The statue was removed from the Maryland State House grounds around 2 a.m. Friday. According to the Associated Press, three of the four voting members of the State House Trust voted via email Wednesday to have the statue taken down. 

It was removed because Taney was a prominent figure in 19th century American politics who embodied the principles of white supremacy. He advocated for slavery, thought black people were inherently inferior to the white race and was the Chief Justice presiding over the 1857 Dred Scott decision.  

Dred and Harriet Scott were enslaved black people who sued for their freedom when they were brought to Missouri.

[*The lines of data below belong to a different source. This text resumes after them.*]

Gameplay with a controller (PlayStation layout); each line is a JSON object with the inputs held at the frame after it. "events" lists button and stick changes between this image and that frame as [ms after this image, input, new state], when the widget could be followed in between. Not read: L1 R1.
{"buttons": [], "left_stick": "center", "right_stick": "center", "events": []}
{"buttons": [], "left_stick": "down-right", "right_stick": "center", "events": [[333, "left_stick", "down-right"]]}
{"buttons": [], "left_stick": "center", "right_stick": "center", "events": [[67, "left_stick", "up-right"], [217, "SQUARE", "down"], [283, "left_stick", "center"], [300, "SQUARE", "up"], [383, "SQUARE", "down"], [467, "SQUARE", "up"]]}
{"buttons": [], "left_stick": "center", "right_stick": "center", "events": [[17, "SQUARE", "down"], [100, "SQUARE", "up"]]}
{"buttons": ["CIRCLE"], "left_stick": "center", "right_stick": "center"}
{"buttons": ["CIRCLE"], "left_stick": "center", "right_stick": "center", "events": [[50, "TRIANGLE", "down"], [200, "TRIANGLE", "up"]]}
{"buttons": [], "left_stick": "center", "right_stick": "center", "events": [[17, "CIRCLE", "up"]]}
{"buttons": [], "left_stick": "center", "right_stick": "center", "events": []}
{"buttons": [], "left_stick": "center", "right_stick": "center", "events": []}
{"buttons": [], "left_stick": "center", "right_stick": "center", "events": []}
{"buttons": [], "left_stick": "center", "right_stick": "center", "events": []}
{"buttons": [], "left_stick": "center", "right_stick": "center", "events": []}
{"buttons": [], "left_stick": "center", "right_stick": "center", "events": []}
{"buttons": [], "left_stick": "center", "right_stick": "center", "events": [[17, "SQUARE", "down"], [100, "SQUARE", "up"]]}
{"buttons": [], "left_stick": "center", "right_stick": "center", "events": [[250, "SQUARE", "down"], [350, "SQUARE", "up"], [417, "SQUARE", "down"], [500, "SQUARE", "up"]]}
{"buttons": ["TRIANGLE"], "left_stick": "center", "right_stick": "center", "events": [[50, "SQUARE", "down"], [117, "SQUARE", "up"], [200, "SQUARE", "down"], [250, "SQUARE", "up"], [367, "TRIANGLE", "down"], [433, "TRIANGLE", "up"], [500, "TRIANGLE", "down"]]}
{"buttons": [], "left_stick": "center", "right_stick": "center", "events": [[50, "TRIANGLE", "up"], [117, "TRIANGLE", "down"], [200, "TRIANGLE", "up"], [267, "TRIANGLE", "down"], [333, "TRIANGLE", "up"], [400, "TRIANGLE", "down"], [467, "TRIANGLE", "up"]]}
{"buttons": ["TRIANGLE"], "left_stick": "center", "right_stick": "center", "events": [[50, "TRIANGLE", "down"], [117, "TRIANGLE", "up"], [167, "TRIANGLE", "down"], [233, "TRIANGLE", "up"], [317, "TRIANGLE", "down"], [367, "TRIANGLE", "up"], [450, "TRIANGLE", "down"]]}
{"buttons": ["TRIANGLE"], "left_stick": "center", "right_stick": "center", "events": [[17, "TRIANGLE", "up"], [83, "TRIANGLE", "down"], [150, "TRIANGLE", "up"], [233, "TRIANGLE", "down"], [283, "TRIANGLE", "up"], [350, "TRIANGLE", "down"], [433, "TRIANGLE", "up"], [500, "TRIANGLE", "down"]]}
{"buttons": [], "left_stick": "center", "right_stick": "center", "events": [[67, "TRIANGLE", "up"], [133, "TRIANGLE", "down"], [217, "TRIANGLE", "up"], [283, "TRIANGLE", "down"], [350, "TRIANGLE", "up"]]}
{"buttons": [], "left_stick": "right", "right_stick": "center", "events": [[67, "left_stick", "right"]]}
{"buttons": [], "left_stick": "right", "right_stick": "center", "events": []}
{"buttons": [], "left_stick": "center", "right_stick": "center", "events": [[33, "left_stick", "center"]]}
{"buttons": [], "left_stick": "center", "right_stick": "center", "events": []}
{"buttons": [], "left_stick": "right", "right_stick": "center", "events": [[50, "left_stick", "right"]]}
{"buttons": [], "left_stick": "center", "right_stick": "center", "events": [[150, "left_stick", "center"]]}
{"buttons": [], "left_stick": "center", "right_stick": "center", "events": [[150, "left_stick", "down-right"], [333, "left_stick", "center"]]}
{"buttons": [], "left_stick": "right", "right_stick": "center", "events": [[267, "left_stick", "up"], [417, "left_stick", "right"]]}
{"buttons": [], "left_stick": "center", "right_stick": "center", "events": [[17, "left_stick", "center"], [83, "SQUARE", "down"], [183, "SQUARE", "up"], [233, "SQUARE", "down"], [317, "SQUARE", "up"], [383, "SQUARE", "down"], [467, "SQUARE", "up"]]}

After the Missouri Compromise was enacted in 1820, slavery was allowed in the state and but the Kansas-Nebraska Act of 1854 nullified the Missouri Compromise.

"While we cannot hide from our history – nor should we – the time has come to make clear the difference between properly acknowledging our past and glorifying the darkest chapters of our history," Maryland Governor Larry Hogan said in a statement on Wednesday.

Legal scholars universally agreed that Taney's "The negro might justly and lawfully be reduced to slavery for his benefit" ruling in the Dred Scott decision was one of the worst moments of the court.  

Both Republicans and Democrats agree that the statue should be taken down. 

"This was certainly a matter of such consequence that the transparency of a public meeting and public conversation should have occurred," Senate President Thomas V. Mike Miller, a Democrat, wrote in a letter Thursday to Gov. Larry Hogan.